Step into the way-back machine with me and let’s turn the dial to 2000. What a glorious time that was! We were at the peak of what would soon be known as the DotCom Bust((Although poor corporate accounting practices had a hand in this one as well.)). Information security was this fledgling group in most companies that was called to clean up virus outbreaks.

Then we weathered the storm. Markets crashed, IT budgets were slashed to the bone, and security professionals suffered too. We fought hard for every single dollar that came our way, yet we still were playing catch up.

Cycling with Training Wheels, by paulhami

Now let’s forward to December 15, 2004, when the first release of the PCI DSS made its way into our hands. Those of us in the industry had been working under the Visa CISP and MasterCard SDP programs which looked very similar to the standard and SAQ. The difference this time is that there was one single body that covered all payments for all major brands, globally.

But something else needed to happen before sweeping changes in payment security could occur. I liken it to a man sitting in his favorite chair at his house. If you want him to move, you have to make him so uncomfortable, or even painful, for him to remain in his chair. CFOs fought PCI DSS because they saw it as a sinkhole that couldn’t be filled. Millions of dollars were needed to bring most companies into compliance with PCI DSS, and in this case information security would be a byproduct of the effort.

Now 2007 comes around, and merchants start to feel the effects of the Compliance Acceleration Program—another gentle nudge by Visa.
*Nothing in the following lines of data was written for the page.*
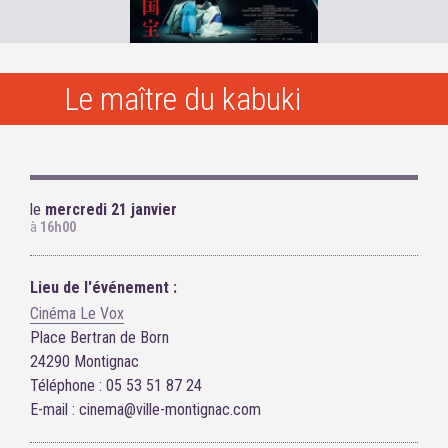
Le maître du kabuki
le
mercredi 21 janvier
à
16h00
Lieu de l'événement :
Cinéma Le Vox
Place Bertran de Born
24290 Montignac
Téléphone : 05 53 51 87 24
E-mail : cinema@ville-montignac.com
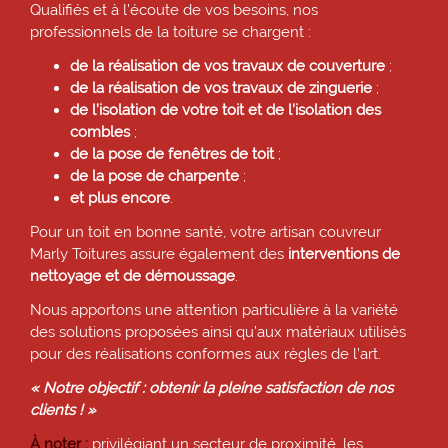
Qualifiés et à l’écoute de vos besoins, nos
professionnels de la toiture se chargent :
de la réalisation de vos travaux de couverture
;
de la réalisation de vos travaux de zinguerie
;
de l’isolation de votre toit et de l’isolation des
combles
;
de la pose de fenêtres de toit
;
de la pose de charpente
;
et plus encore
.
Pour un toit en bonne santé, votre artisan couvreur
Marly Toitures assure également des
interventions de
nettoyage et de démoussage
.
Nous apportons une attention particulière à la variété
des solutions proposées ainsi qu’aux matériaux utilisés
pour des réalisations conformes aux règles de l’art.
« Notre objectif : obtenir la pleine satisfaction de nos
clients ! »
À noter :
privilégiant un secteur de proximité, les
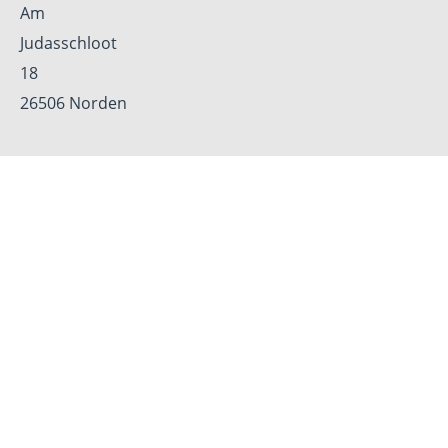
Am
Judasschloot
18
26506 Norden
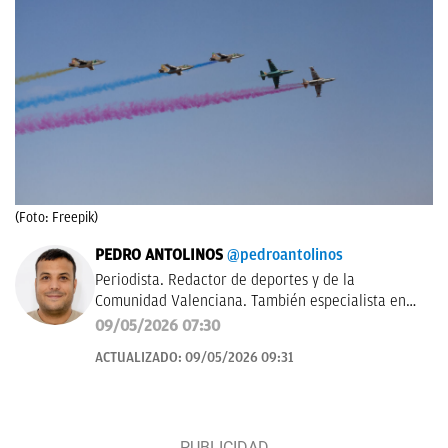
(Foto: Freepik)
PEDRO ANTOLINOS
@pedroantolinos
Periodista. Redactor de deportes y de la
Comunidad Valenciana. También especialista en
SEO. En OKDIARIO desde 2017.
09/05/2026 07:30
ACTUALIZADO:
09/05/2026 09:31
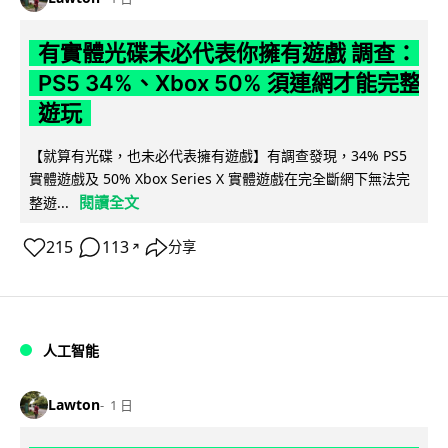
有實體光碟未必代表你擁有遊戲 調查：
PS5 34%、Xbox 50% 須連網才能完整
遊玩
【就算有光碟，也未必代表擁有遊戲】有調查發現，34% PS5
實體遊戲及 50% Xbox Series X 實體遊戲在完全斷網下無法完
閱讀全文
整遊...
215
113
分享
↗
人工智能
Lawton
1 日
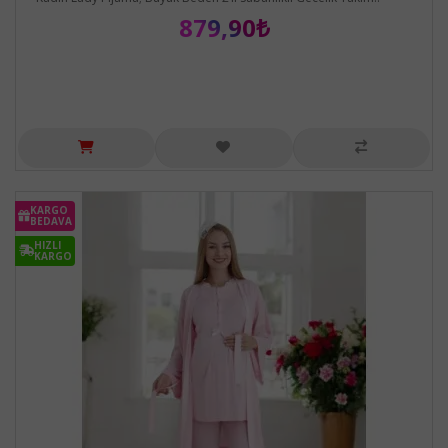
879,90₺
KARGO
BEDAVA
HIZLI
KARGO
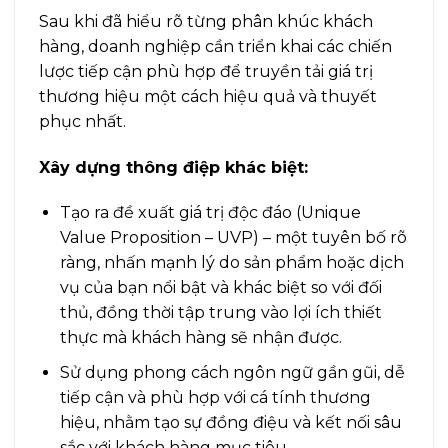
Sau khi đã hiểu rõ từng phân khúc khách
hàng, doanh nghiệp cần triển khai các chiến
lược tiếp cận phù hợp để truyền tải giá trị
thương hiệu một cách hiệu quả và thuyết
phục nhất.
Xây dựng thông điệp khác biệt:
Tạo ra đề xuất giá trị độc đáo (Unique
Value Proposition – UVP) – một tuyên bố rõ
ràng, nhấn mạnh lý do sản phẩm hoặc dịch
vụ của bạn nổi bật và khác biệt so với đối
thủ, đồng thời tập trung vào lợi ích thiết
thực mà khách hàng sẽ nhận được.
Sử dụng phong cách ngôn ngữ gần gũi, dễ
tiếp cận và phù hợp với cá tính thương
hiệu, nhằm tạo sự đồng điệu và kết nối sâu
sắc với khách hàng mục tiêu.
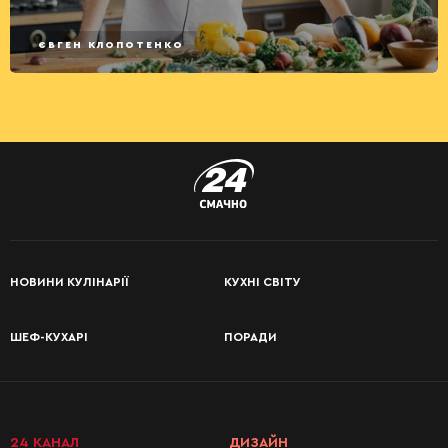
ЄВГЕН КЛОПОТЕНКО
НОВИНИ КУЛІНАРІЇ
КУХНІ СВІТУ
ШЕФ-КУХАРІ
ПОРАДИ
24 КАНАЛ
ДИЗАЙН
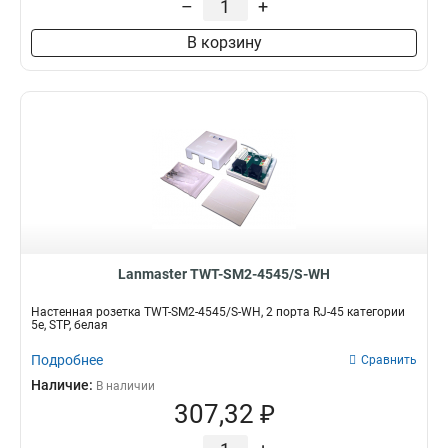
–
+
В корзину
Lanmaster TWT-SM2-4545/S-WH
Настенная розетка TWT-SM2-4545/S-WH, 2 порта RJ-45 категории
5е, STP, белая
Подробнее
Сравнить
Наличие:
В наличии
307,32 ₽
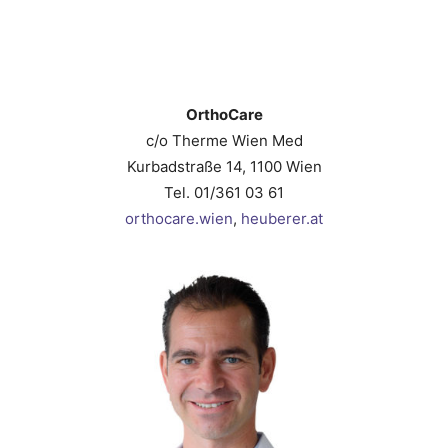
OrthoCare
c/o Therme Wien Med
Kurbadstraße 14, 1100 Wien
Tel. 01/361 03 61
orthocare.wien
,
heuberer.at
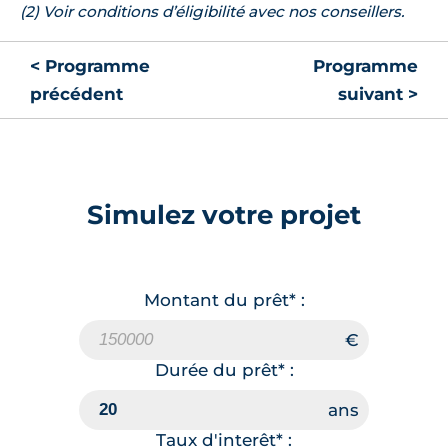
(2) Voir conditions d’éligibilité avec nos conseillers.
< Programme
Programme
précédent
suivant >
Simulez votre projet
Montant du prêt* :
Durée du prêt* :
Taux d'interêt* :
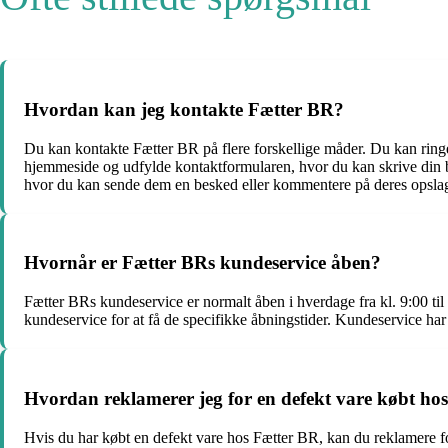
Hvordan kan jeg kontakte Fætter BR?
Du kan kontakte Fætter BR på flere forskellige måder. Du kan ring
hjemmeside og udfylde kontaktformularen, hvor du kan skrive din b
hvor du kan sende dem en besked eller kommentere på deres opslag
Hvornår er Fætter BRs kundeservice åben?
Fætter BRs kundeservice er normalt åben i hverdage fra kl. 9:00 til 
kundeservice for at få de specifikke åbningstider. Kundeservice har
Hvordan reklamerer jeg for en defekt vare købt ho
Hvis du har købt en defekt vare hos Fætter BR, kan du reklamere for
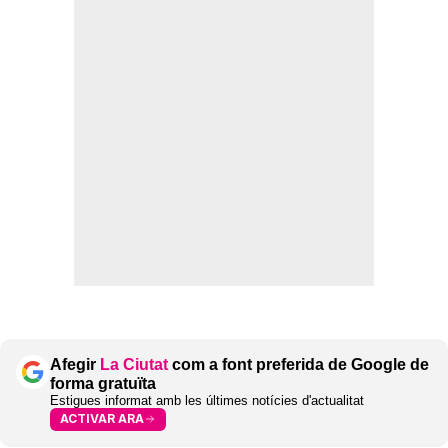
Afegir
La Ciutat
com a font preferida de Google de
forma gratuïta
Estigues informat amb les últimes notícies d'actualitat
ACTIVAR ARA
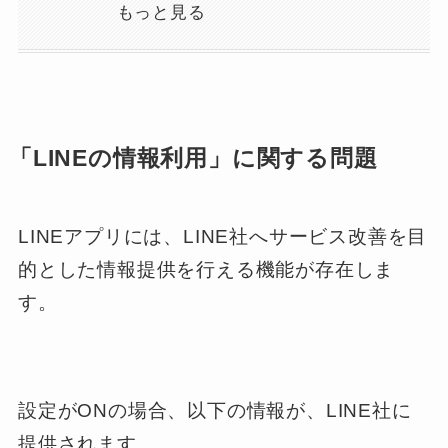
もっと見る
「LINEの情報利用」に関する問題
LINEアプリには、LINE社へサービス改善を目
的とした情報提供を行える機能が存在しま
す。
設定がONの場合、以下の情報が、LINE社に
提供されます。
Companies that chose not to validate compliance finally had a financial incentive (or enough pain) to move out of their comfortable chair and put some training wheels on their information security programs. It still cost millions of dollars, but it was now seen as a need to have vs. a nice to have—driven by PCI DSS and the fear of failing an assessment.

Now Visa has implemented the Technology Innovation Program (TIP). A big incentive to participate is the ability for merchants to forgo their assessment process if they meet certain requirements—one of which is upgrading their infrastructure to support dynamic payment methods such as EMV and contactless payments. After all of the good security things (albeit begrudgingly) that PCI DSS did for security, now it looks like it may become less relevant as merchants upgrade their infrastructures under the TIP((Keep in mind, the TIP does not remove the burden of complying with PCI DSS from a merchant, it just removes the burden of validation. If you have a breach, and are found not to comply, it will be painful for you.)).

With the information security training wheels of PCI DSS soon to be removed, it’s time for information security to stand on its own, and not as a byproduct of a compliance stick. Do you think that the TIP will reduce the impact of PCI DSS, and ultimately weaken the information security programs for companies required to comply? If so, what will you do to ensure you can sustain and improve the current state of information security in your enterprise?